More nations will obtain ballistic missiles. The biggest challenge will come from the ability to place multiple and independently targeted warheads on these missiles, compounding the defense against them. Steerable warheads will soon place warships and other nonstationary targets at risk.
DOING IT ALL
The Navy doesn’t really have the option to abdicate its blue-water responsibilities.
“The problem with being the world’s superpower is you have to do it all. You don’t have the option of just being good at a few things. You have to be good at everything. In fact, you have to be the best,” Wertheim said. During the Cold War, the U.S. could rely on allies for certain missions such as mine warfare and coastal operations. “Today, however, we face threats that are not shared by all of our allies. We have to face them ourselves, so our force has to be more balanced than ever.”
The new Littoral Combat Ship and DDG-1000 multimission destroyer will be optimized for the littoral environment. DDG-1000 will have unmatched war-fighting capabilities in and near the littoral and provide dominance in the interface between blue and brown water. DDG-1000, however, has significant capability in all dimensions for blue-water warfare. Likewise, the Navy’s current fleet of Aegis cruisers and destroyers, built for the blue water, must be kept current through modernization to assure that dominance in the future. Newer attack submarines have better littoral capabilities but still retain superb blue-water proficiency. Aircraft carriers and their strike groups can control huge expanses of ocean. These strike groups will focus more on littoral missions, yet will be capable of providing blue-water sea control when needed.

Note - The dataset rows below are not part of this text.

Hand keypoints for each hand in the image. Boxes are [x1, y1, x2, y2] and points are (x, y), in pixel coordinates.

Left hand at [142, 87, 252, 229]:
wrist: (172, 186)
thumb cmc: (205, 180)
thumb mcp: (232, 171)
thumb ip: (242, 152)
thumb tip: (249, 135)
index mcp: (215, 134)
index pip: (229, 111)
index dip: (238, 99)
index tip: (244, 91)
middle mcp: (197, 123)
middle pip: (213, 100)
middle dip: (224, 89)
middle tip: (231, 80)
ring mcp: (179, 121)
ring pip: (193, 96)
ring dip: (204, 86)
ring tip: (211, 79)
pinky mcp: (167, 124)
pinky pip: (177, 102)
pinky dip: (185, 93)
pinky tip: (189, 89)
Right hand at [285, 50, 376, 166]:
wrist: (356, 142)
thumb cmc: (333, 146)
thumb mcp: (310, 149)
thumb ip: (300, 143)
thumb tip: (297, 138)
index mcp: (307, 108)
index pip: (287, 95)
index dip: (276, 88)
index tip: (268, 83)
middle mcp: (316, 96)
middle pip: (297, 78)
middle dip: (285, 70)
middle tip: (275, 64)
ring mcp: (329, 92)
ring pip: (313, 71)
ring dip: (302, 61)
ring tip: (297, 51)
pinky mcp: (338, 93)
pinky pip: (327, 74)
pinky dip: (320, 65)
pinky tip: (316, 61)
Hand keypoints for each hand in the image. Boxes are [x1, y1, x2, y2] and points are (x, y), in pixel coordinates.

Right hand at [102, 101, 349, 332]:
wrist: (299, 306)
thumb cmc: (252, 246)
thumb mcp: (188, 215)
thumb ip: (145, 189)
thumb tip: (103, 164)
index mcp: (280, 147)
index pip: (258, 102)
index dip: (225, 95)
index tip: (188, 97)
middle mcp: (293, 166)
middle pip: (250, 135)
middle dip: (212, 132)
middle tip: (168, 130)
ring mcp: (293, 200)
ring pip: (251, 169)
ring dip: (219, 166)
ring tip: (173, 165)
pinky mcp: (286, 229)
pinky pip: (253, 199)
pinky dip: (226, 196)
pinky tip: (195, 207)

Regarding anti-surface warfare, Spicer says the emphasis on employing aviation assets against enemy surface ships has led to degradation in ship-to-ship war-at-sea capabilities. Should a peer competitor emerge, those capabilities would again become important.
To sustain these forces in blue water, the U.S. must continue to operate a massive logistics force. Military Sealift Command is bigger than most navies. “Logistics is an Achilles heel,” Spicer said. But that sword cuts both ways. Any competitors to U.S. blue-water dominance must be present, and remain there, requiring their own sizeable logistics operation.
“We have to be able to project power, and bring the fight to adversaries wherever they are,” Wertheim said. “But those adversaries will always have the home-field advantage.
“Because we are a maritime nation, the bread and butter of our Navy is going to remain blue-water operations, even though the brown- and green-water operations will continue to be important on the peripheral,” Wertheim said.